(Source texts of formatted documents)
####################
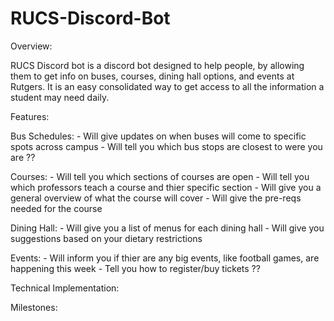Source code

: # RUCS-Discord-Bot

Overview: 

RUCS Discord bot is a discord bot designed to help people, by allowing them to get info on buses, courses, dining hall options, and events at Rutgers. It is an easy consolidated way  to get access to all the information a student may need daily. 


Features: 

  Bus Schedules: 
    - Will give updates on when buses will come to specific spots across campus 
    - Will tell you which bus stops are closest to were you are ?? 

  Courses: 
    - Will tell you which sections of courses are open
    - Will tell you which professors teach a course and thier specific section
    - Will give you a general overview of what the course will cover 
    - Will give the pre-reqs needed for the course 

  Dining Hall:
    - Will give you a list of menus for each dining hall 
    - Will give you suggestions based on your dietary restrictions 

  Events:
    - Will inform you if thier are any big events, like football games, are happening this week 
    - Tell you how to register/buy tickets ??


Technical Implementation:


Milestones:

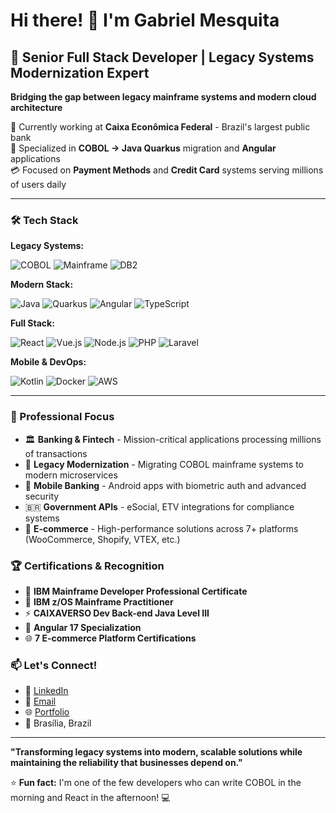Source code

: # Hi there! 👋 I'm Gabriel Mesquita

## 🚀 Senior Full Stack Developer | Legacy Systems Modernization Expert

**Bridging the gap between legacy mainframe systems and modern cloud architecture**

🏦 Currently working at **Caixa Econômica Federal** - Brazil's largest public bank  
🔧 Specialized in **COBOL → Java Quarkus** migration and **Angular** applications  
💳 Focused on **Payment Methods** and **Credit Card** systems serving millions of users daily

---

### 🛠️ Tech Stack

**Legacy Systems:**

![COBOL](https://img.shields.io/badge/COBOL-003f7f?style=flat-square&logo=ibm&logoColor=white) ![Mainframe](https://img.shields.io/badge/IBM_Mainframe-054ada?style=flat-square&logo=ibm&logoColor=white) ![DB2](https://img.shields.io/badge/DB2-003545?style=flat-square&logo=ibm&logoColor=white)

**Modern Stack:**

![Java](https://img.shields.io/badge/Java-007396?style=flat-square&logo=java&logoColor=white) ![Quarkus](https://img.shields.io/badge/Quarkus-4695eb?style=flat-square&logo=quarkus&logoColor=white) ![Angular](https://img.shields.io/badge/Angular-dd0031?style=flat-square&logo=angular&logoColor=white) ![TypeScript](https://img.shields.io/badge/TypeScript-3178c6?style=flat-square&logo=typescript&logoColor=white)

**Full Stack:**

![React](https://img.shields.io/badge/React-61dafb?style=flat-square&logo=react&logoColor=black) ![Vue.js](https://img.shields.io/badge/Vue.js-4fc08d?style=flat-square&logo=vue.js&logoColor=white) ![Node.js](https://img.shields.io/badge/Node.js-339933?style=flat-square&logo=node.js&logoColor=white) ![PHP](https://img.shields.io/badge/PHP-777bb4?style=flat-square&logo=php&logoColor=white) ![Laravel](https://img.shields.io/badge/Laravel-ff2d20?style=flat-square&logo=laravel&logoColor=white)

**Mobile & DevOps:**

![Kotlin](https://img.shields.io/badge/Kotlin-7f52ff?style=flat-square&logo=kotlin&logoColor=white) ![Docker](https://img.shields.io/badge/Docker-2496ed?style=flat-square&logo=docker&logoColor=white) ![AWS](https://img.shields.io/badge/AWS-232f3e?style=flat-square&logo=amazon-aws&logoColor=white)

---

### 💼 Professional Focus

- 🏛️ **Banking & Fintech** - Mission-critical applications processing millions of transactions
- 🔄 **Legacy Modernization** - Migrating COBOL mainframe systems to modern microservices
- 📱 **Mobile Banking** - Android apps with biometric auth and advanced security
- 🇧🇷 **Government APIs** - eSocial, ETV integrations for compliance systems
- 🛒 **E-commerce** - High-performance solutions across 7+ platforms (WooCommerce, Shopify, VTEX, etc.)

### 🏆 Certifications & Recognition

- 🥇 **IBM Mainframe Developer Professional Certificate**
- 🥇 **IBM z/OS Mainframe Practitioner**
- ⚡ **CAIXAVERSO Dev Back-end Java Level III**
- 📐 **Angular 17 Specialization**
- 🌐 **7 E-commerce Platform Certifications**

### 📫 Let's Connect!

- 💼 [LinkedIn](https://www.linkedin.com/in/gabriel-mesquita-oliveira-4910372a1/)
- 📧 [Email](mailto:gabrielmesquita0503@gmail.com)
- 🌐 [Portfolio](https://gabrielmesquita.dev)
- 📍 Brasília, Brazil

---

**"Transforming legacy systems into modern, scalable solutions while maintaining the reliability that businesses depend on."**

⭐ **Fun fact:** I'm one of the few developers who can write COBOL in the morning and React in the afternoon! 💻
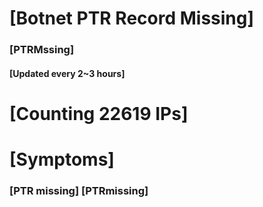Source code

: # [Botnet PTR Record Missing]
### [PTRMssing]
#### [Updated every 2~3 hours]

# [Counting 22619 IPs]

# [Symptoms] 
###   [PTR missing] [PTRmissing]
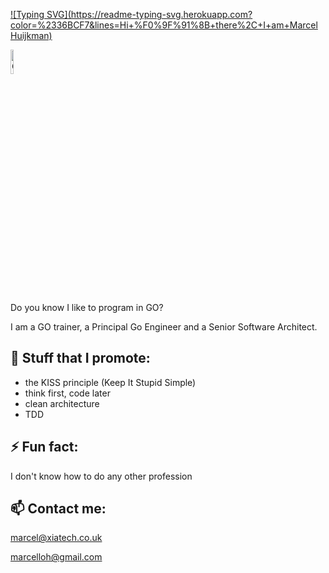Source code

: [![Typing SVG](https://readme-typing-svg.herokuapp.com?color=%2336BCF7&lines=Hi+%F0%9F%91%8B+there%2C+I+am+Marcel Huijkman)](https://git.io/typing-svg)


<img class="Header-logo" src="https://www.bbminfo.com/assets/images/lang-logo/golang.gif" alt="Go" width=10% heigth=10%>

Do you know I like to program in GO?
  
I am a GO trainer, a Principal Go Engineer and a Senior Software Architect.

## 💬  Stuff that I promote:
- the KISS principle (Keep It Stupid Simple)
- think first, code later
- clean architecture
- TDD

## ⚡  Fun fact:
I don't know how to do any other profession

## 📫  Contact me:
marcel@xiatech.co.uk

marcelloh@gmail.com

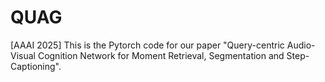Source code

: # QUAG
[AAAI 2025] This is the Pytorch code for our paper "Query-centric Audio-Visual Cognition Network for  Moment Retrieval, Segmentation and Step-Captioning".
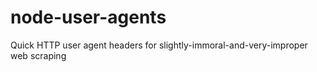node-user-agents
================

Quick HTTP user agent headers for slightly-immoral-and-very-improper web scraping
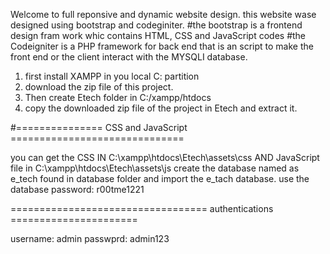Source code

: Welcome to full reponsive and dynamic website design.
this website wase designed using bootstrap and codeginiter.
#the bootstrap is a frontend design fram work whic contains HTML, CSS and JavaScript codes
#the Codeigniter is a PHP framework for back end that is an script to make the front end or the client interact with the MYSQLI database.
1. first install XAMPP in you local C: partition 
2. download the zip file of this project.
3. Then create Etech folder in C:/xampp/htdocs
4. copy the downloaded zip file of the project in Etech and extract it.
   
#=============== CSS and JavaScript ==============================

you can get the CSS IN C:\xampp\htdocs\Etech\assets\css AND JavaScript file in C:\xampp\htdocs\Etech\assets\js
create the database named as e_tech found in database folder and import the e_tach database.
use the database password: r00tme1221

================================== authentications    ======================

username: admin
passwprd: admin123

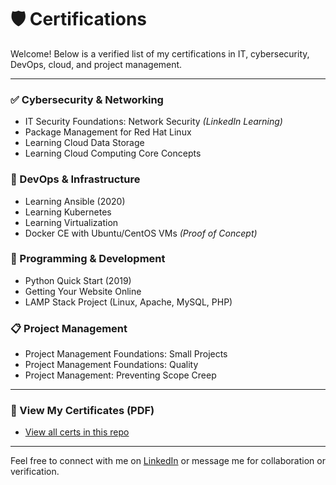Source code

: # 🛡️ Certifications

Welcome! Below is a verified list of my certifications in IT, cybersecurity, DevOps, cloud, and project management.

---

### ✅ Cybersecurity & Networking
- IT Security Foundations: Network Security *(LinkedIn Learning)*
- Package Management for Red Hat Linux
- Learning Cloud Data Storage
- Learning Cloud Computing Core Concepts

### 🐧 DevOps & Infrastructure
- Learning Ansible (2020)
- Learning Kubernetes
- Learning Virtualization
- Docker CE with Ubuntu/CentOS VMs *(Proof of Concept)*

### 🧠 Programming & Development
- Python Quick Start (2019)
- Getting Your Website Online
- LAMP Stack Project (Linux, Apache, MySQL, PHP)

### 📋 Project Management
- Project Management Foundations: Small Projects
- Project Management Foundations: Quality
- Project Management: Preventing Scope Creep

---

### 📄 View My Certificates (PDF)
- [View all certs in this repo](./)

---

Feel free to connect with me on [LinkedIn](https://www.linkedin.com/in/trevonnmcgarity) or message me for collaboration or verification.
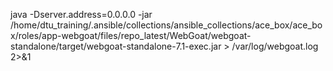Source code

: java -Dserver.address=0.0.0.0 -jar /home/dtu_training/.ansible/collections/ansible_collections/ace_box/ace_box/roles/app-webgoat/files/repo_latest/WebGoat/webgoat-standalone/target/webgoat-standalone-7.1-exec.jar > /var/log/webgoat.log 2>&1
####################
Where in the records above does the word "LinkedIn" appear? Copy each line that holds it.

- 💼 [LinkedIn](https://www.linkedin.com/in/gabriel-mesquita-oliveira-4910372a1/)
- IT Security Foundations: Network Security *(LinkedIn Learning)*
Feel free to connect with me on [LinkedIn](https://www.linkedin.com/in/trevonnmcgarity) or message me for collaboration or verification.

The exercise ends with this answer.